The best engineers I know all started coding for fun too. Not to build "real-life" usable software, but to solve algorithmic puzzles.
My fun is building real-life usable software and seeing people getting value out of them, so I guess YMMV. I'm very lucky that I really like doing this, as it makes work as fun as my hobby, and my personal portfolio has a bunch of finished (if generally small) products in it.
I enjoy this too, but predicting who is going to like what exactly is still a mystery to me. Programs I built that I think are the most beautiful and useful thing around get ignored or just tolerated and some silly bash script or Word macro I wrote in five minutes as a one-off for someone has been passed around multiple times and is still in use 20 years later.

Where I get my fun is that I live to increase my understanding of something. This code should be doing "this", but it's doing "that" instead. Is there something I'm missing in my basic understanding of this particular topic? When I follow it through and get that "Ahh, I get it!" moment, it's like a drug for me. All is suddenly right with the world again. It's why I gravitate to lower level languages and languages that give me more control.

The rest is building scaffolding and applying standard recipes and carefully laying things out as I go. I still enjoy it, but I don't get the happiness that I get from getting one of those "aha!" moments. Or being told my stupid Word macro saved someone hours of work in some random meeting somewhere, I guess.

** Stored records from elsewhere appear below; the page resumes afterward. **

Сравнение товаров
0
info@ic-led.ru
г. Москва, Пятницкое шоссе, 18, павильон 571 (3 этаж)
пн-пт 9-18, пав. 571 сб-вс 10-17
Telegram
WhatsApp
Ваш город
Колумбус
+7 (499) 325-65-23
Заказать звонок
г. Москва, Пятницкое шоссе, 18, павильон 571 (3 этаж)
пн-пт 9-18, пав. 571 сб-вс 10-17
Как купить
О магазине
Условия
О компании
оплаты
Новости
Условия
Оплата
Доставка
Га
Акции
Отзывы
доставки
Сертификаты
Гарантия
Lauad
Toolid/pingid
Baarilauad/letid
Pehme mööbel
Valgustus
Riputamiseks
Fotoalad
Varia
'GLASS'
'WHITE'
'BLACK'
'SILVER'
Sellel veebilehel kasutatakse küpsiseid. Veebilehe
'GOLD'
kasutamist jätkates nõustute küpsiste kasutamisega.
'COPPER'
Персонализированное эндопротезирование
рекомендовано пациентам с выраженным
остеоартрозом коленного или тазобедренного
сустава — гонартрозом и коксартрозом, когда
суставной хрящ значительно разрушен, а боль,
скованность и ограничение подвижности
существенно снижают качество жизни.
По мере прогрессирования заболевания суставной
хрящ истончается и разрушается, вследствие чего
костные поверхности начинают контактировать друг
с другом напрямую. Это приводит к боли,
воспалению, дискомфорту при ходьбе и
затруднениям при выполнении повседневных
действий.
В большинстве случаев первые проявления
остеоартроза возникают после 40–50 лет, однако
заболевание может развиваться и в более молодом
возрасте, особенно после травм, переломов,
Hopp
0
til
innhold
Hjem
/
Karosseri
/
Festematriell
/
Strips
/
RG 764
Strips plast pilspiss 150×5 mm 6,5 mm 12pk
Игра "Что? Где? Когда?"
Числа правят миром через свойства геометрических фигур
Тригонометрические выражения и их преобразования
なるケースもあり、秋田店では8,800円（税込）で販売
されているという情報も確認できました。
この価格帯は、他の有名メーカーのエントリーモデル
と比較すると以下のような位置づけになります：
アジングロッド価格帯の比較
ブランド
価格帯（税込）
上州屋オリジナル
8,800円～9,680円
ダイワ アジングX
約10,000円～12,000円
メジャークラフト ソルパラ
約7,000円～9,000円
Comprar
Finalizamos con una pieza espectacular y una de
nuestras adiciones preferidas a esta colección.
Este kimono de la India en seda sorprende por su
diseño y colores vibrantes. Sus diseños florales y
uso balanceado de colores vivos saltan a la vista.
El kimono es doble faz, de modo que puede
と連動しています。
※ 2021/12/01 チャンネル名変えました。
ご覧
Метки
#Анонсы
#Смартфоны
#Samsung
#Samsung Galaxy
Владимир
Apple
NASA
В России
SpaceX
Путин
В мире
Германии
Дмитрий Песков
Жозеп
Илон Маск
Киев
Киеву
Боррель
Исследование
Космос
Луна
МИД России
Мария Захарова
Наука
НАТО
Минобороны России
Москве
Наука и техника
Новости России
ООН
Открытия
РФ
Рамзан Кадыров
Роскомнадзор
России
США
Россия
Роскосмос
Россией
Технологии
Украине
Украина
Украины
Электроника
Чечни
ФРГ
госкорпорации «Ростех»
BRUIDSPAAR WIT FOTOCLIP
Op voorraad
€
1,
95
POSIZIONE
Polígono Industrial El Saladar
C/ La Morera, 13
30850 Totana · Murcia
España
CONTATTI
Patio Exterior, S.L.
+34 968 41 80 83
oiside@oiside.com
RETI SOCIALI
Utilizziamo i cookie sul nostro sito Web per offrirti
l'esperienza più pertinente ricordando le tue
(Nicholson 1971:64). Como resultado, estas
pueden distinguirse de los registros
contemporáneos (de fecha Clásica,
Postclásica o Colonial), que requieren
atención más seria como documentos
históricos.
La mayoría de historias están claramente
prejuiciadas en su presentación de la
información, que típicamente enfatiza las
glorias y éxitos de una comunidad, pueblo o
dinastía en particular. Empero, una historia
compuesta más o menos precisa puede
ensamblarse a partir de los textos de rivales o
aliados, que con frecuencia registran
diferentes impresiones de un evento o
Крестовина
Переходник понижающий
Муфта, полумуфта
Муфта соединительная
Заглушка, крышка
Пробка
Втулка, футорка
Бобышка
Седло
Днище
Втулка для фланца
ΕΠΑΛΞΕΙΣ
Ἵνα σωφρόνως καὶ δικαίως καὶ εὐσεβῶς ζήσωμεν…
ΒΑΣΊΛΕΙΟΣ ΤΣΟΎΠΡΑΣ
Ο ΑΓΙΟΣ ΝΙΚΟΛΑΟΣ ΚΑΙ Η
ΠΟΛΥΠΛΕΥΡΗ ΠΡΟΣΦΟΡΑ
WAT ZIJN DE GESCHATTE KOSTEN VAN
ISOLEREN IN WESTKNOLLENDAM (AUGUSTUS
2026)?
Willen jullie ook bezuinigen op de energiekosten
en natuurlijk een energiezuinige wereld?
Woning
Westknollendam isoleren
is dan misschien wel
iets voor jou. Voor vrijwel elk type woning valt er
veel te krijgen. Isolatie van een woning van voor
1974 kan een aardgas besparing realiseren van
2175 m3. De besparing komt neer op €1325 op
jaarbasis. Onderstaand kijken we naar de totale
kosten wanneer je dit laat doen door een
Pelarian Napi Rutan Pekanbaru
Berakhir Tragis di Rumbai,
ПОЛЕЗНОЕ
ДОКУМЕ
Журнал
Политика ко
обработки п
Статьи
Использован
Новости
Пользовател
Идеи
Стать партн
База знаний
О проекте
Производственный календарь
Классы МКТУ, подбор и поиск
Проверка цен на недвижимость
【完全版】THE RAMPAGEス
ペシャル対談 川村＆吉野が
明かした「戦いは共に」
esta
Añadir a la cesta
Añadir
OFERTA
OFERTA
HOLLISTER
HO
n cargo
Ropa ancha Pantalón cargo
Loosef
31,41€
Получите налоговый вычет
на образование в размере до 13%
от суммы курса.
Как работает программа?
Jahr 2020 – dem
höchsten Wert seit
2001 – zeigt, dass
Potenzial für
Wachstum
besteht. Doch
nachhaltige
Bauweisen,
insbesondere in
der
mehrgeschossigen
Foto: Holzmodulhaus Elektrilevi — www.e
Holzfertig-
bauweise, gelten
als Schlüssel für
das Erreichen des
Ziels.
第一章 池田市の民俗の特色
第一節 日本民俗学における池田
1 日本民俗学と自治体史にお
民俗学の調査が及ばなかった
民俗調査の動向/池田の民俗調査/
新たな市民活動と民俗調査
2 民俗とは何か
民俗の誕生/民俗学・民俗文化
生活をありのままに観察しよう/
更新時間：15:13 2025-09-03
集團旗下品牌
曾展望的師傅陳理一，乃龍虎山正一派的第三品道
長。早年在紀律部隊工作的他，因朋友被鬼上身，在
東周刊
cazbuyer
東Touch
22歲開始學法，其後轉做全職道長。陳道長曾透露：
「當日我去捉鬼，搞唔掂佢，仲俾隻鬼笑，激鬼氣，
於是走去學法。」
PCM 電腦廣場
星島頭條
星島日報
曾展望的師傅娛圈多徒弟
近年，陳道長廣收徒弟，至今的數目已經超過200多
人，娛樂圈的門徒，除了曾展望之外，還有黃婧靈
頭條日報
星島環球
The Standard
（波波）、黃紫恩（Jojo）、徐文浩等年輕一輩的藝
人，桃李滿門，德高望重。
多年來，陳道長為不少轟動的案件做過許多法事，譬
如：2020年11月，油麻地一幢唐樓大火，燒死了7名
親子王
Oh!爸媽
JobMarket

Yeah, I definitely get that a lot, I build things I think are amazing, and then nobody uses them ever. Oh well.
I'm getting my kicks from finding out why things don't work and making them work.
I think the important thing is that people enjoy it. They may enjoy other things too, maybe more, and have other responsibilities and that's fine. One of my kids is obsessed with cars, she's a proper petrol head, but she's going into software engineering. I told her that's fine as long as you genuinely enjoy programming, cars can be a great hobby. Life doesn't have to be about one thing.

Anyway in IT there are loads of different jobs other than programming. There's QA, application support, databases, project management, team leads, all sorts and it's pretty easy to switch tracks once you're on the inside.

In my experience as a non programmer, the best devs are hobbyists. Having taught myself Python so I could empathise with my team I can confirm that the passion and enthusiasm for programming as a hobby can be strong indicator of a high performing engineer.